November 20, 2012 § Leave a comment
Although I haven’t combed through horizontal polka variations in a while, a few things I’ve come across lately that let me know I am out of touch society. So in no particular order here are some thoughts on things I cannot unlearned.
I read on the internet (so who knows if this is true) that the average American only has sex 2 to 3 times a MONTH! I know, I thought it was high too… Kidding! Call me an over achiever. They must have included infants in this gross mean. Either that or we just figured out that the government is not the only thing wrong with this country. In the same article I also read that increasing this to just one love session per week brings the bliss factor up to that of making an extra $50,000 per year. Um, I’m pretty sure at this rate I wouldn’t be that blissful with twice that extra cash. Money can’t buy love I guess. The average American’s intimate encounter last 18 minutes. Which only tells me there are a lot of ladies out there who are not properly warmed up.
This same publication also said that couples who like each other have better and more frequent sex. Well I should hope you at least like your partner just a little bit. If not, it might be time for a split. As far as frisky countries the Greeks and Brazilians are up there and the Japanese are on the low end. And Japan lives in the future. Does anyone else see a correlation between technology and getting a little hubba hubba? On the flip side this might be why Greece’s economy is in the toilet. I’ve also learned that the average female has kissed 78 frogs before turning one into a prince. That seems a little high to me. Anyone else kissing that many frogs? I’ve made lip to lip contact with my fair share but not 78. Who are these kissing sluts?
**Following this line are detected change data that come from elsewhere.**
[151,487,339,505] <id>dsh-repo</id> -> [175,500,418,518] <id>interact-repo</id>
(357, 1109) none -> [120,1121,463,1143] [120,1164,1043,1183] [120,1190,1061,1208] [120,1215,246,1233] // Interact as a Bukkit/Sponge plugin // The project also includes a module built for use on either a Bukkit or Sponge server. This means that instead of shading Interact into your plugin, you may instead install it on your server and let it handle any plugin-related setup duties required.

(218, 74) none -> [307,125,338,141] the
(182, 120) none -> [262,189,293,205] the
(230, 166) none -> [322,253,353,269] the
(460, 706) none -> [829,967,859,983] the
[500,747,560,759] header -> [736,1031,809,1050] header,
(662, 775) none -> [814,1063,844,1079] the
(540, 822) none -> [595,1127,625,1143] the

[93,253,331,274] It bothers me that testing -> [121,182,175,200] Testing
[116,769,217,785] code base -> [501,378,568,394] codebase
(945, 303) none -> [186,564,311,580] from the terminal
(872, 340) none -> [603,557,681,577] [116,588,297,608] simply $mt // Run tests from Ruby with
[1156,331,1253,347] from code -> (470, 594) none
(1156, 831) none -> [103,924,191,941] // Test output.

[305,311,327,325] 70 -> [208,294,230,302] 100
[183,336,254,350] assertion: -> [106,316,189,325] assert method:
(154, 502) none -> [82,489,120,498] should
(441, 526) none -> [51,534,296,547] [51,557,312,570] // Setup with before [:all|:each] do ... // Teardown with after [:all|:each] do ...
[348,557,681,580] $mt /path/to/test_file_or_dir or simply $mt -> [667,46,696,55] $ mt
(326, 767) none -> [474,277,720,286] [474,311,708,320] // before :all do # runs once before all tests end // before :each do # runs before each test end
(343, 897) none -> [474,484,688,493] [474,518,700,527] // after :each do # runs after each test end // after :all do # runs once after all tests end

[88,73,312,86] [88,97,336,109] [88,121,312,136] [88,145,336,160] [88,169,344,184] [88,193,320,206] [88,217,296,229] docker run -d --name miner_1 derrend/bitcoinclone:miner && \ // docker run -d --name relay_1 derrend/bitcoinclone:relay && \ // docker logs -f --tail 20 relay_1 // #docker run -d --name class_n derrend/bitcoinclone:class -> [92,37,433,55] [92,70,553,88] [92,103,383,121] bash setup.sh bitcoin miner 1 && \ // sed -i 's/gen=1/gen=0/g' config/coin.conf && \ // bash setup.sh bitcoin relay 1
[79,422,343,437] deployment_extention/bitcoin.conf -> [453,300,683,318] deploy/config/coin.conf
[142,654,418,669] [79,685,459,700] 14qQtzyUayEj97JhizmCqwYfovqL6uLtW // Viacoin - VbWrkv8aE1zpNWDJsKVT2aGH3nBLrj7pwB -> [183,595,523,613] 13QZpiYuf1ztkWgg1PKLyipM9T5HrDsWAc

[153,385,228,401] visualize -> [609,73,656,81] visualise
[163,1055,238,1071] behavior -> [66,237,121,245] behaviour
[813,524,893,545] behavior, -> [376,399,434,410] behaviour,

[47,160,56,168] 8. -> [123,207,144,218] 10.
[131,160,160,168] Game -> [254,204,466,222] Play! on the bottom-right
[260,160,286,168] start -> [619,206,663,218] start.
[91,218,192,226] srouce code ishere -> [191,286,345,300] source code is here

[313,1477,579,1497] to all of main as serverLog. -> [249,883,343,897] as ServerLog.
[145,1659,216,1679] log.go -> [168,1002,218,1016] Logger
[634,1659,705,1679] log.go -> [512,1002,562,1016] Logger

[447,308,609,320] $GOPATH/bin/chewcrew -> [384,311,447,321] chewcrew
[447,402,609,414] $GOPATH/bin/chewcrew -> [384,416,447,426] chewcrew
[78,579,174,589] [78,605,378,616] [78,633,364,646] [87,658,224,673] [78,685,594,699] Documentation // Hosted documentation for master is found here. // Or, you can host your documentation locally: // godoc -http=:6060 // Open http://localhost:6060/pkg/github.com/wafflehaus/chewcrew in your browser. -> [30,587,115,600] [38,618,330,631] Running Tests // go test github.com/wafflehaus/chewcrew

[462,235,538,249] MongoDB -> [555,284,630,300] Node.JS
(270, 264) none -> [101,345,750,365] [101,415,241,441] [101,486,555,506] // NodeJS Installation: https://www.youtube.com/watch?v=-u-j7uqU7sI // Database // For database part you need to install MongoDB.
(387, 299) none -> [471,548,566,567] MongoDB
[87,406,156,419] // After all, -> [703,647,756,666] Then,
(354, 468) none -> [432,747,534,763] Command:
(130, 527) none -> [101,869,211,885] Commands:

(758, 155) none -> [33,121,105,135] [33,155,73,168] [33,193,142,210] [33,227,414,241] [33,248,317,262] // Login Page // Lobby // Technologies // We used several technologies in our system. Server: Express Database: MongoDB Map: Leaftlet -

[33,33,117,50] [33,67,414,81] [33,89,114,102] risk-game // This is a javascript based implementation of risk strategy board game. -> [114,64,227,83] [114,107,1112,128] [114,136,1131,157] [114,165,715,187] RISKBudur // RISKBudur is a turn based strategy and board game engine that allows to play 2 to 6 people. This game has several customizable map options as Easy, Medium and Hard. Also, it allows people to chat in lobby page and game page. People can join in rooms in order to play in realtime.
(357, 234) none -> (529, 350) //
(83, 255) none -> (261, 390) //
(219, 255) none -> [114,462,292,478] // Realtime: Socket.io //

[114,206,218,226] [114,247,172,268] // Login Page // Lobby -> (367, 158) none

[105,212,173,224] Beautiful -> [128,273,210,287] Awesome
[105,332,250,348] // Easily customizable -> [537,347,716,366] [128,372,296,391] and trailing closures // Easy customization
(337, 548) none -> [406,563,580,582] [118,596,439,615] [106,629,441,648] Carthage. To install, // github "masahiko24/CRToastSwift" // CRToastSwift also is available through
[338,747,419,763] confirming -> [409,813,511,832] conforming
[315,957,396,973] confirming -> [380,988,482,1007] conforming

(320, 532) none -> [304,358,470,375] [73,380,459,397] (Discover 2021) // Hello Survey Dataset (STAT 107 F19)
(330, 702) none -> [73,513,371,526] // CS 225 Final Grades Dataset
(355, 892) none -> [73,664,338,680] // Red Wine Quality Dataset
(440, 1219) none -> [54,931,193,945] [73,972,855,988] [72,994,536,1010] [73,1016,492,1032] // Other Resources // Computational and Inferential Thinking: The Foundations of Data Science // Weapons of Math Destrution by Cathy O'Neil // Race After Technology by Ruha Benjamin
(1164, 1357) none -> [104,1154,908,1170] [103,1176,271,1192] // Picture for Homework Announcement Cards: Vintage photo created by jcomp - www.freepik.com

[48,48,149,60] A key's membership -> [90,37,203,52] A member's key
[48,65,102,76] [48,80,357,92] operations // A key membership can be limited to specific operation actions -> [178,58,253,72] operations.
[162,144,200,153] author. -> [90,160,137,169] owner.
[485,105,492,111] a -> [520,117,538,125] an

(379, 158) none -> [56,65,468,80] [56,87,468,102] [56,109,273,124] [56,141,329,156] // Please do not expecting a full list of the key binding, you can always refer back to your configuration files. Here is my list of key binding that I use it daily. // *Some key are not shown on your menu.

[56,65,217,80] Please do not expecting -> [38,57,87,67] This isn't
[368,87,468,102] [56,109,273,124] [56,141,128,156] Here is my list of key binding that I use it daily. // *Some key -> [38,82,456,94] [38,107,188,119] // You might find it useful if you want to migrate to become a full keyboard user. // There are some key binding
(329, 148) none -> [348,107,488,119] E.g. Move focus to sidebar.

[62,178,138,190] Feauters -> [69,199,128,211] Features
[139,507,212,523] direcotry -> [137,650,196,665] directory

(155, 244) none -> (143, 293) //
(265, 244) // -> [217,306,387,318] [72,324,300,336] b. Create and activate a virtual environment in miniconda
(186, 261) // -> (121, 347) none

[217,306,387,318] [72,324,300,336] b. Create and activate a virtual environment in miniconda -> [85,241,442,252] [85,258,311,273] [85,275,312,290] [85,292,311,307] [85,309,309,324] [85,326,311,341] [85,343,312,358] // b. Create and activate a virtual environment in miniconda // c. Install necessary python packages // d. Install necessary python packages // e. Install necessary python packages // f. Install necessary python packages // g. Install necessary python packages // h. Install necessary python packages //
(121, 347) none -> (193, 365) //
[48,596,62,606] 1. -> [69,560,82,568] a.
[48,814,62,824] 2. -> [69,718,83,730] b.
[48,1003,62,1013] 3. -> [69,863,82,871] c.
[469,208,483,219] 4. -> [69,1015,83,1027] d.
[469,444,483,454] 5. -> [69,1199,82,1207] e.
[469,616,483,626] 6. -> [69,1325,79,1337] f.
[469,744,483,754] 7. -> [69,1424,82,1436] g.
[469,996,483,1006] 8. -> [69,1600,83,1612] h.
Again, this is data I found online, who knows if it’s true. I did some more digging because fact checking is sacred to me. I’ve found conflicting results so I’m just going with the most shocking and hope that it’s wrong.
84% of women (don’t know how many surveyed) say they have sex to get the man to help around the house. Why don’t we all just do our share. I rather do it to have a happy partner and enjoy myself in the process. What’s wrong with these people?
According to the internet, intercourse can burn anywhere from 84 to 300 calories in a 30 minute session. Conflicting reports considering the average American romp is only lasts 18 minutes. In other words use sex as a two-a-day and don’t skip the workout to be on the safe side.
Among all these confusing stats there is this notion of pansexuality. Kids these days. What the heck is this? It’s like being bisexual in the 90s or bi-curious. I’ll have to admit I heard it (on a New Girl Episode… figures, humor for hipsters) and I had to look it up. I had no clue. Apparently its a name for the attraction you have to people regardless of gender. Basically any person that’s hot they are attracted to. I could say that I’m a pansexual. Doesn’t matter the gender if your hot, I am attracted to you. That’s not it. What turns pansexuals on are belly buttons? Everyone has one. It says they are open to all genders. How many genders are there again? Right, there are two. There’s a few people that are caught in the middle of the two but together they don’t make a third gender? No there are only two genders. After some digging I learned that the opposite of transgender (across) is cigender, meaning that the mind and the body agree, but that still doesn’t clear things up for me on the pansexual preference thing. Maybe thats just it, they don’t have a preference? Maybe I’m being too black and white about it because I’m a straight girl. It just really makes me mad when people have to put labels on sexuality. Stop competing with the gays, they have a corner on the market and a few real reasons to complain. If I ever hear someone say, “I find that offensive because I’m pansexual,” I will slap them.